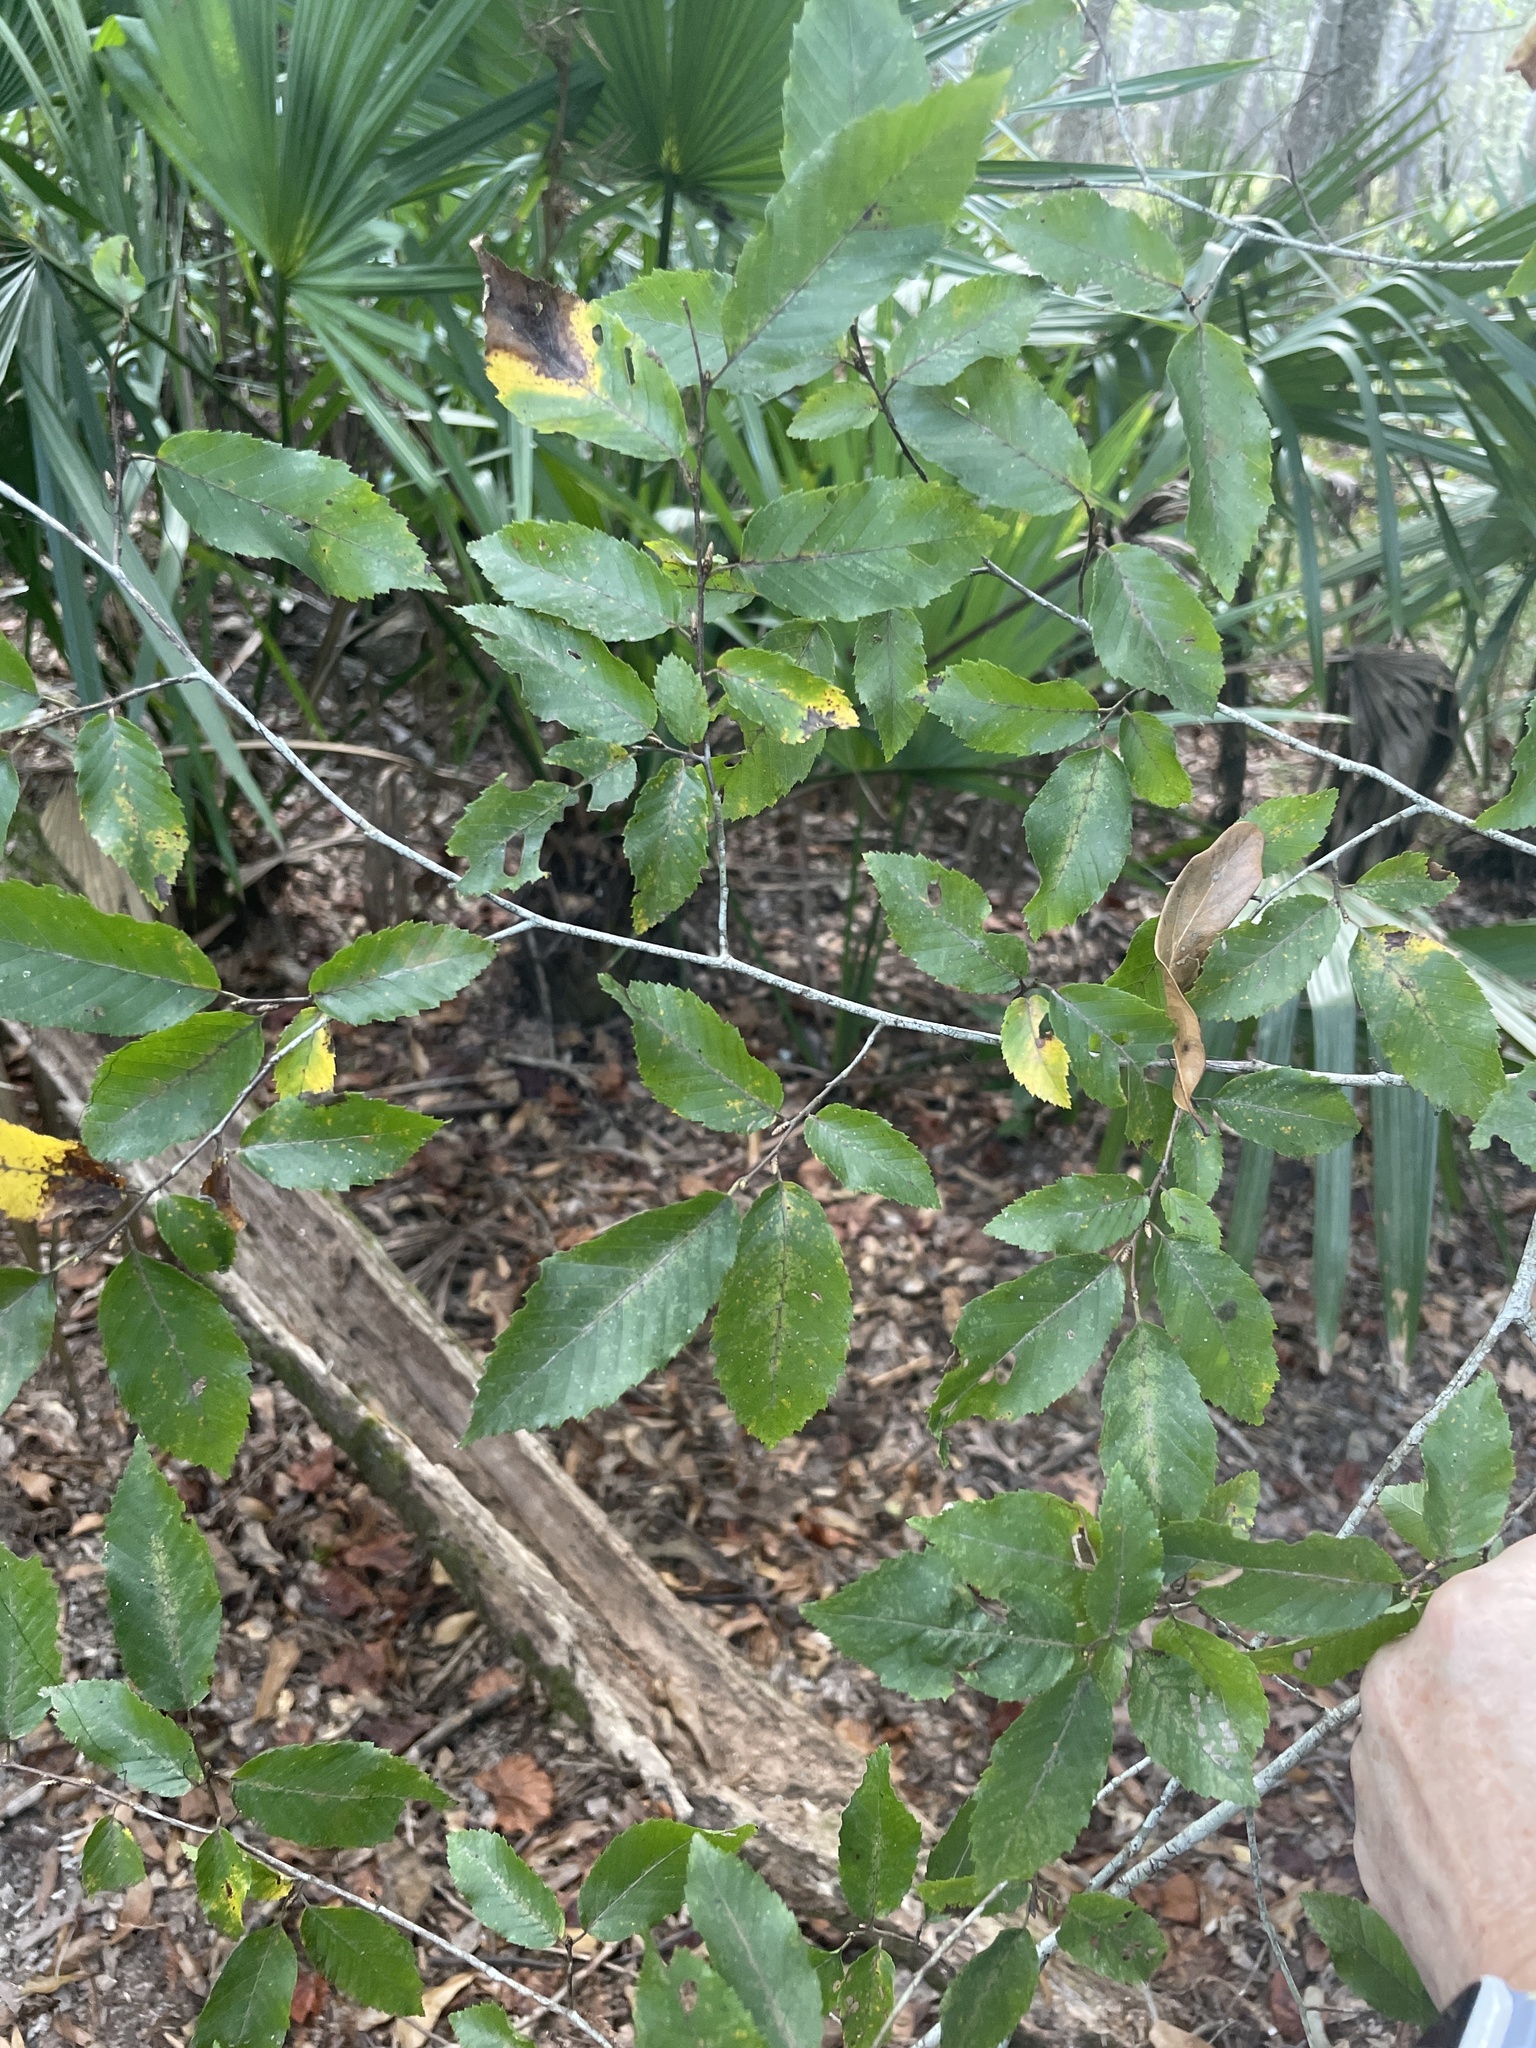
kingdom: Plantae
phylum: Tracheophyta
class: Magnoliopsida
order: Rosales
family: Ulmaceae
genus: Planera
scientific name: Planera aquatica
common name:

◆ **What is asked**
Please go through all of the material and swap "common name" for "vernacular name", keeping everything else unchanged and leaving the pictures out.

◆ **Full response**
kingdom: Plantae
phylum: Tracheophyta
class: Magnoliopsida
order: Rosales
family: Ulmaceae
genus: Planera
scientific name: Planera aquatica
vernacular name:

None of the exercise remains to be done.